I wonder what I’ve missed but I fight the urge to press the topic any further and Mom starts making her way back towards the kitchen.
It’s been a few weeks since Parker and I almost sex by the creek. We haven’t talked about it again. Parker won’t push me, I know that much, but we have kissed… a lot. And every time we kiss, I feel like I find another piece of myself. I know without a doubt that Parker is the key to putting me back together. I just wonder how we’ll get there.
“Honey, can I ask you something?” Mom asks tentatively as she stops next to the doorway.
“Sure, Mom.”
“You and Parker… you have history?”
Obviously Parker hadn’t talked about the past with my family.

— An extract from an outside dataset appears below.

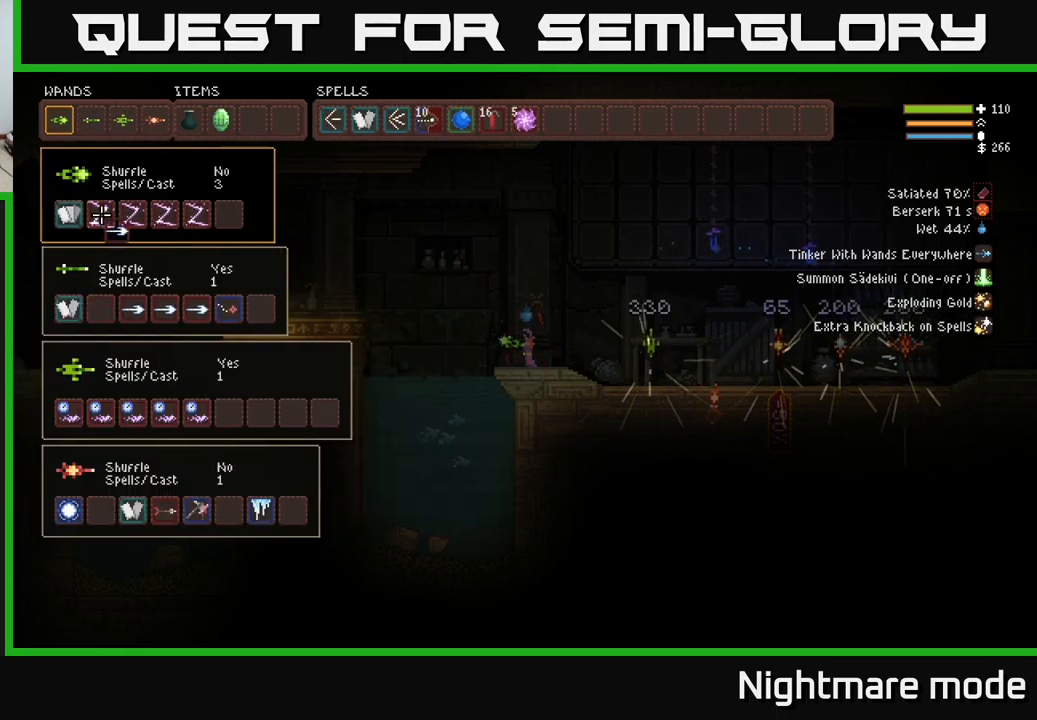
{"buttons": ["DPAD_DOWN"], "left_stick": "center", "right_stick": "center", "events": [[34, "B", "down"], [34, "DPAD_UP", "up"], [150, "B", "up"], [234, "DPAD_RIGHT", "down"], [300, "DPAD_RIGHT", "up"], [334, "B", "down"], [434, "B", "up"], [500, "DPAD_DOWN", "down"]]}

Unsure of how she might react to her fifteen-year-old daughter having kissed a twenty-year-old man, but I’d told myself I would never lie again. “Yeah, Mom, we do.”
She nods. “I figured as much. He loves you, Katie.”
I think back to all of my big moments that Parker was there for. Despite all the things he and I have been through, he is still here. “I’m starting to believe that.”
“Michael wanted you to find someone to make you smile again.”
“You don’t know that.”
“I do.”
I look at her confused. “How?”
For a second she won’t meet my gaze, but then she takes a deep breath before looking at me and saying, “Because Michael left letters. They were in his safety deposit box with all his life insurance information and his will. His mother dropped them off shortly after the funeral. There was one for everyone. Your father and I. Tommy. You.”